I loved that quote on the Feast of St. Ephrem that essentially said, God created Adam and Eve full-well knowing that they might stray from that perfect path of creation but also knowing that he would then be able to offer them the opportunity to come back to him. Remember, the tomb at the base of the 12th Station in Jerusalem is traditionally held to be the tomb of Adam which signifies that the death of Jesus brought redemption to all of his creation.

So, on this Feast of Pentecost we are reminded that the “creative love of God’s Spirit” is always there to re-create us and bring us back but not there to forbid us ever to deviate. God’s Spirit is always there but ever so patient to let us, like the Prodigal Son, to “have our way” full-well knowing that mercy and forgiveness are more powerful than staying locked in an upper room of fear. Amen!

June 3, 2017 – Saturday in the 7th Week of Easter

Saint for the day: Charles Lwanga and companions. (d. 1885 – 1887)

Scripture Readings for today’s Liturgy:

Acts 28: 16-20, 30-31    –    Psalm 11    –    John 21:20-25

“Jesus said, ‘What if I want him to remain until I come? What concern is it of yours?’” (John 21:22)

These words, quoted above from today’s Holy Gospel indicate a common concern of people of all times: we want to know the whole story and see the plan clearly laid out. Give us the answers to all our questions right now. And to all those concerns Jesus simply says, “YOU follow me!”
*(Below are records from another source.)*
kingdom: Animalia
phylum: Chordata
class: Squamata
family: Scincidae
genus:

 These words follow pretty sequentially what we’ve been hearing in these days from the “Priestly Pray of Jesus” in John’s Gospel. To pick up on the theme of yesterday’s Holy Gospel, we know that this “following” of Jesus is meant to be a progressive following. We don’t say, “yes” and let it go at that but we say that “yes” that draws us more deeply into the love that Jesus has for us which is a love that begins with Jesus asking us if we love Him as “friends” – using the Greek word, ‘”Philip.” But we must progress to the “agape” level of being willing to lay down our lives. We need to remember that Jesus never promised us that we would never die but that we would gain eternal life in the Kingdom. I always like to remind people that even Lazarus who was raised from the dead after being in the grave for four day didn’t live forever! All the miracles that Jesus performed were just a means to an end and not the end in them. That’s why a “prosperity Gospel preaching” is so far off the mark. When Jesus speaks about “the Hundred Fold” He’s not talking in terms of monetary gain. He’s talking about the Kingdom. It should be encouraging for us to realize that even the disciples who were so close to Jesus had to struggle getting the essence of what it meant to follow Him. To all the other questions that they – and all of us might – have, Jesus simply said, “What concern is it of yours?”

 And with that we’re right back to the basic, “You follow me!” To this end, I like to use an image of us trying to keep up with Jesus. It’s like He’s in a speedboat and what we need to do is get close enough that we can easily travel in His “wake,” pulled along by the power of His love. Sure, there’s a little bouncing around but we’ll have a net gain in the end – staying close to Jesus on the way to the Kingdom. Don’t ask me where I came up with this concept but I think it might help us better understand the concept of “follow me” that Jesus desires of us all. And we might be able to grasp it a little more completely realizing that in yesterday’s Holy Gospel, Jesus asked Peter, “Do you love me” – as you would a friend (using the Greek word, “Phleos”) but ultimately drawing us closer and closer so that we are willing to go to the next level “Do you love me” in the lay-down-your-life kind of love –here He uses another Greek word – ”agapen” (or agape)?

I hope you can see – in both today’s and yesterday’s Holy Gospel that Jesus is not pushy. He’s leading us ever more deeply to that point where we can honestly love Him in that Agapen type love. Amen?